Your instructions — Check each statement below against the text on the album Jo Jones Plus Two, answering yes or no and quoting the words that decide it. (a) The album was recorded in 1958 and released by the Vanguard label. (b) Scott Yanow produced the album. (c) Ray Bryant played bass on the session.

Studio album by Jo Jones
- Released: 1959
- Recorded: April 30, 1958
- Studio: Europe
- Genre: Jazz
- Length: 42:02
- Label: Vanguard VRS-8525
- Producer: John Hammond

Jo Jones chronology
| The Coleman Hawkins, Roy Eldridge, Pete Brown, Jo Jones All Stars at Newport (1957) | Jo Jones Plus Two (1959) | Jo Jones Trio (1959) |

= Jo Jones Plus Two =

Jo Jones Plus Two is an album recorded by drummer Jo Jones in 1958 and released by the Vanguard label.

==Reception==

AllMusic reviewer Scott Yanow stated "a trio session with pianist Ray Bryant and bassist Tommy Bryant. There is a liberal amount of drum soloing but the early versions of Ray Bryant's "Cubano Chant" and "Little Susie" are of greatest interest".

Items —
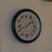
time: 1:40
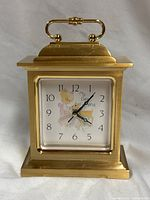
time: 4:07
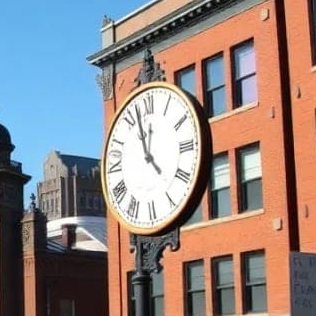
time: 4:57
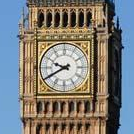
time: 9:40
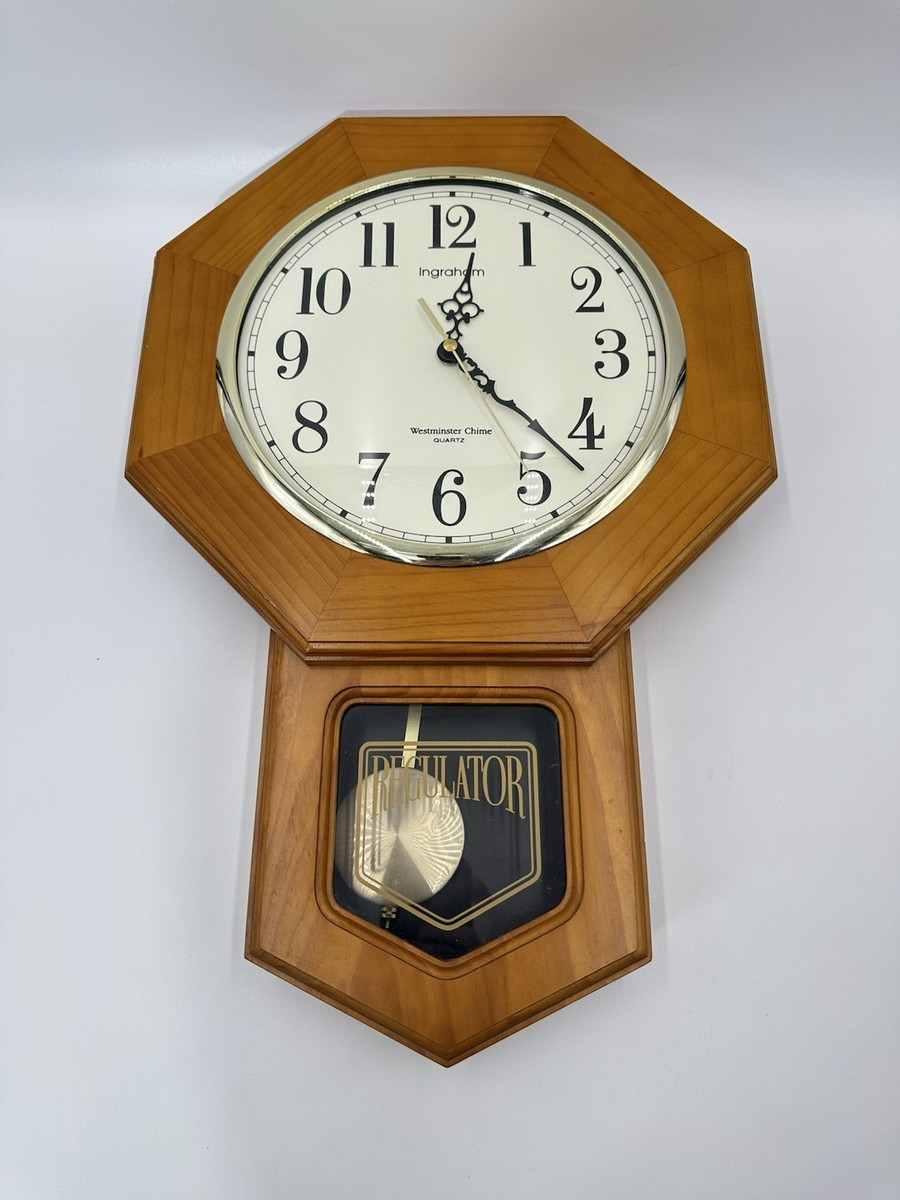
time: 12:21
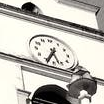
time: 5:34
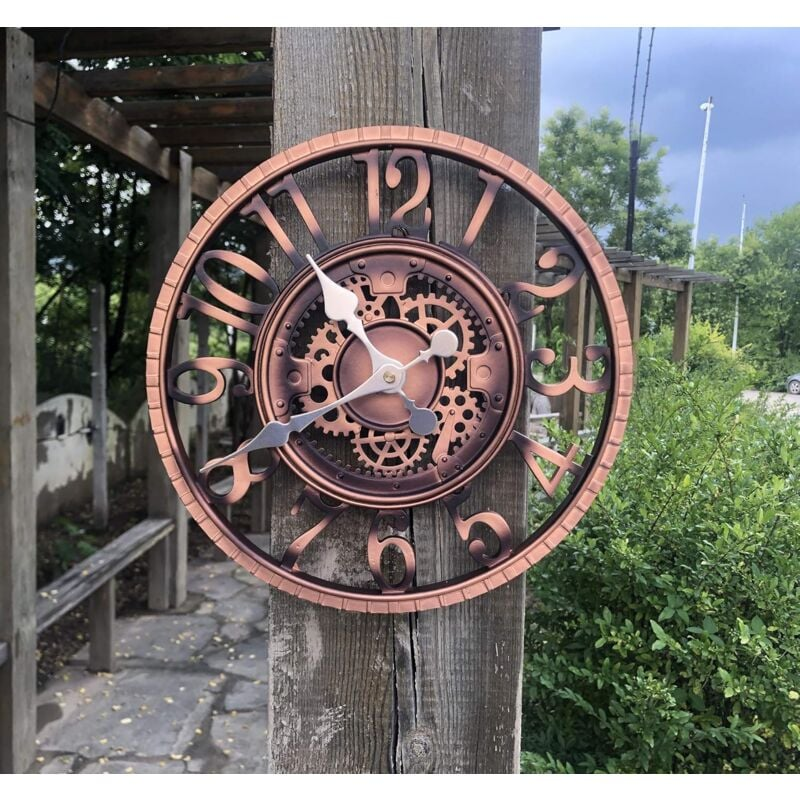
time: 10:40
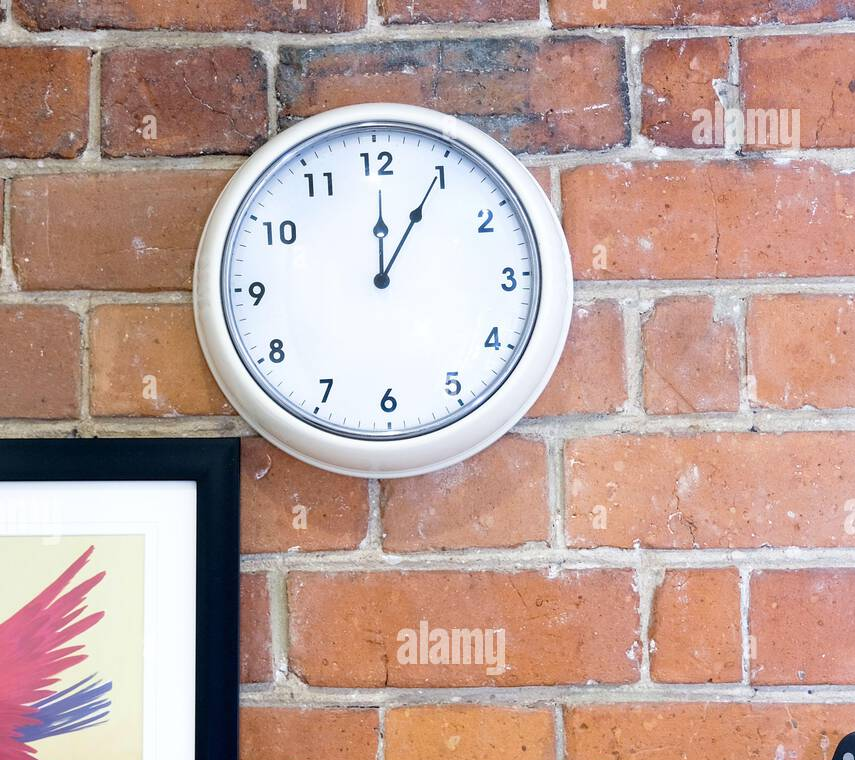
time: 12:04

Exercise output —
(a) Yes: "an album recorded by drummer Jo Jones in 1958 and released by the Vanguard label"
(b) No: "Producer: John Hammond"
(c) No: "pianist Ray Bryant and bassist Tommy Bryant"